Belfast Telegraph

Stormont 'should have power over EU nationals' freedom of movement after Brexit'

The power to grant or deny freedom of movement to EU nationals within Northern Ireland should be devolved to Stormont following Brexit, peers urged.

The House of Lords EU Committee said the power would be contained in a draft bilateral treaty which should be agreed between the UK and Ireland to protect the 60 billion euro trade between the countries, subject to approval from Europe during exit negotiations.

Peers warned that if the UK Government and the EU institutions failed to pay enough attention to the consequences of Brexit for Ireland, north and south, they risked undermining "the efforts of all those who have worked so hard for peace and good relations across these islands".

They said: "The key aspects of that agreement should include...providing the Northern Ireland Executive with the right to make decisions about the free movement of EU nationals within its jurisdiction."

The remaining 27-country bloc is reluctant to grant the UK free trading rights if restrictions are imposed on the movements of its citizens.

The UK's only European land border is between Northern Ireland and the Republic and the committee said Brexit was a "huge challenge" for Ireland.

The report - Brexit: UK-Irish Relations - called for continuation of the open land border between the UK and Ireland and ease of movement across the sea boundary between Northern Ireland and the rest of the UK.

It also recommended:

:: Maintenance of the Common Travel Area, free movement within it for UK and Irish citizens, and their right to reside and work in both countries;

:: Retention of the right to Irish (and therefore EU) citizenship for the people of Northern Ireland;

:: Reaffirmation by both governments of their commitment to the Good Friday Agreement and continued support for cross-border cooperation;

:: Continued access to EU funding for cross-border projects.

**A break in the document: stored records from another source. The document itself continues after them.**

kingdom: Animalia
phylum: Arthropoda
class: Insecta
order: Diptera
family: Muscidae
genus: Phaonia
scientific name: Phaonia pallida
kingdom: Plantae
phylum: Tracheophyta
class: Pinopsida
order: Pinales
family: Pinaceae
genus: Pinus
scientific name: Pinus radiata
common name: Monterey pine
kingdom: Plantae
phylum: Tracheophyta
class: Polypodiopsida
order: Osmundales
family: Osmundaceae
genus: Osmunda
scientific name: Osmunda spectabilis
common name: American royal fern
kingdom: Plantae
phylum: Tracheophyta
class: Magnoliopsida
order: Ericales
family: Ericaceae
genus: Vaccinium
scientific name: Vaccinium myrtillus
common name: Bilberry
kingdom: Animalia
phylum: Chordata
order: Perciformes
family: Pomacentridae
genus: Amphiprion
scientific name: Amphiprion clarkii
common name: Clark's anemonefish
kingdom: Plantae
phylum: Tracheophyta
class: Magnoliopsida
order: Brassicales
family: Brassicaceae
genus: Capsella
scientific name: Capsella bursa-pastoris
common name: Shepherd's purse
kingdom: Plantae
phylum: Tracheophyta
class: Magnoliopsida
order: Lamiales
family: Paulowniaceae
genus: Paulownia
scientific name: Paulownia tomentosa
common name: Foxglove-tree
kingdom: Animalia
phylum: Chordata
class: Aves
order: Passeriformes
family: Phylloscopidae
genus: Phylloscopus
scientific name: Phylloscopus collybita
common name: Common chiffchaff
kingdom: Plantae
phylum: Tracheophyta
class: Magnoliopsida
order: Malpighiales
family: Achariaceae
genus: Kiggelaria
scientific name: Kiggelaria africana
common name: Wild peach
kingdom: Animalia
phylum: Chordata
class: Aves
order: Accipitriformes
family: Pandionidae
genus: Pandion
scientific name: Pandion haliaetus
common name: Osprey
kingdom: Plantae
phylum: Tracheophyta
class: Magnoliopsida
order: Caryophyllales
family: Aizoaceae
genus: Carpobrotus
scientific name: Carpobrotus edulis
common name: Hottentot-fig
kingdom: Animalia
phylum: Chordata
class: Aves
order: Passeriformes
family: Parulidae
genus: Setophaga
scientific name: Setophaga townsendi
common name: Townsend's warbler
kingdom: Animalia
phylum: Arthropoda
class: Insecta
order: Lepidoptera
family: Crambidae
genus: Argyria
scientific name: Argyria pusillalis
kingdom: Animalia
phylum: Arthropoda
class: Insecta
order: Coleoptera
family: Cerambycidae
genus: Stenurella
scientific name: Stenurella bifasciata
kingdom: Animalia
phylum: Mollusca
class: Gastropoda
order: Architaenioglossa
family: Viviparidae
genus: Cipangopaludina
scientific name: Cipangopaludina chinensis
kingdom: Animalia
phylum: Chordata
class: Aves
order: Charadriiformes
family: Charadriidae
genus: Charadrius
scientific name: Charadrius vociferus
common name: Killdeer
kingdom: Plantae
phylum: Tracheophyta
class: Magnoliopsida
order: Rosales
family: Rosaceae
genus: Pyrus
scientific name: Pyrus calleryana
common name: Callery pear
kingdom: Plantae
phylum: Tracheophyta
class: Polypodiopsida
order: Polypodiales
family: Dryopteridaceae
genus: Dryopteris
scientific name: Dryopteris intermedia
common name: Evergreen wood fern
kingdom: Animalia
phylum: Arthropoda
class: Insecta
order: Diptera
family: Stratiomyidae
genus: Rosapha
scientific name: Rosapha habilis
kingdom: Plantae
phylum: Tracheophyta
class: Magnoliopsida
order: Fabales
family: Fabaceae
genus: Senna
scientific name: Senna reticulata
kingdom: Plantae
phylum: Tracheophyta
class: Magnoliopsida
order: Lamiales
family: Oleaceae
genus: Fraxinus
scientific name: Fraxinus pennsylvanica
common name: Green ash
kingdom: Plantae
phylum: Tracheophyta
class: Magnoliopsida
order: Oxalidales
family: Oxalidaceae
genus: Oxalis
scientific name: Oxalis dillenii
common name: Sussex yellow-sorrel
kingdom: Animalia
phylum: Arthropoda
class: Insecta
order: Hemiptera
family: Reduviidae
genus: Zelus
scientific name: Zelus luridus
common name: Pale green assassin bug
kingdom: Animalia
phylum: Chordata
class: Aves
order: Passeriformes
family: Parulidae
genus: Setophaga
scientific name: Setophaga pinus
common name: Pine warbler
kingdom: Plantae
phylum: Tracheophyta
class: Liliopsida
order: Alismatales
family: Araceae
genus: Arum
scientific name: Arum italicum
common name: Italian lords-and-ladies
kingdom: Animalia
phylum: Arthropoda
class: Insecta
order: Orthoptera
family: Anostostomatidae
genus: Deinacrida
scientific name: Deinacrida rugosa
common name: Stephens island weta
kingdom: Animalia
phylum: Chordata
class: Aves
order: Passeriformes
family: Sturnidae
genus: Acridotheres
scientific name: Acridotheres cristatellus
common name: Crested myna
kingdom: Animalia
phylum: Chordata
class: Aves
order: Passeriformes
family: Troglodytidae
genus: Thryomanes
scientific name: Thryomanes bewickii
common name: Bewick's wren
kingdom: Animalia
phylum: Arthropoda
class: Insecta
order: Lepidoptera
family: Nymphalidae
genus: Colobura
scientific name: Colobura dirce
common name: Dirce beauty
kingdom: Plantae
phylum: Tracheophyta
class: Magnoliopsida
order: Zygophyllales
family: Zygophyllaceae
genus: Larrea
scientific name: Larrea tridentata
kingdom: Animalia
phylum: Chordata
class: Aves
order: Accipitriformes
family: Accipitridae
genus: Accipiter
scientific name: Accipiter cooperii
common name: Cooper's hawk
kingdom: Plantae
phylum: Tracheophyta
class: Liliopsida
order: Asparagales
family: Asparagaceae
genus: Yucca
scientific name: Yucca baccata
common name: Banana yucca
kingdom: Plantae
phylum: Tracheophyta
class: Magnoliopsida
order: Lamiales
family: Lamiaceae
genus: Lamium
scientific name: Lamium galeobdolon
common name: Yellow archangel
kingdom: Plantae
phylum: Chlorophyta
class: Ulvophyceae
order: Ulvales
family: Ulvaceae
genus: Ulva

The UK Government has yet to determine whether it will seek to impose restrictions on the free movement of EU citizens to live and work in the UK, the report said.

The document said the introduction of curbs could particularly affect industries already reliant on EU labour including the cross-border agri-food sector.

Other EU member states are seeking assurances about how their citizens already resident in Northern Ireland will be treated.

The Lords report said: "Short of the introduction of full immigration controls on the Irish land border, the solution would either be acceptance of a low level of cross-border movement by EU workers, or allowing Northern Ireland to reach its own settlement on the rights of EU citizens to live and work there."

That would require UK Government approval to an adjustment of the devolution settlement.

It did not appear that Brexit would substantially undermine the legal framework of the 1998 Belfast Agreement, but the lords noted the potential "psychological impact" of Brexit in undermining confidence.

They urged the British Government to enhance the role of the Joint Ministerial Committee for the duration of the talks to ensure that the interests of all devolved nations and regions were properly understood and respected.

A Government spokesman said: "The Government is working to secure a deal that works for the whole of the United Kingdom. Ministers are acutely aware of the deep links between the UK and the Republic of Ireland.

"There is already a common travel area between the two countries, created many years before either was a member of the European Union.

"We are clear we do not want a return to the borders of the past, no unnecessary barriers to trade and no obstacles between Northern Ireland and the rest of the UK. The Government will consider this report carefully and respond fully in due course."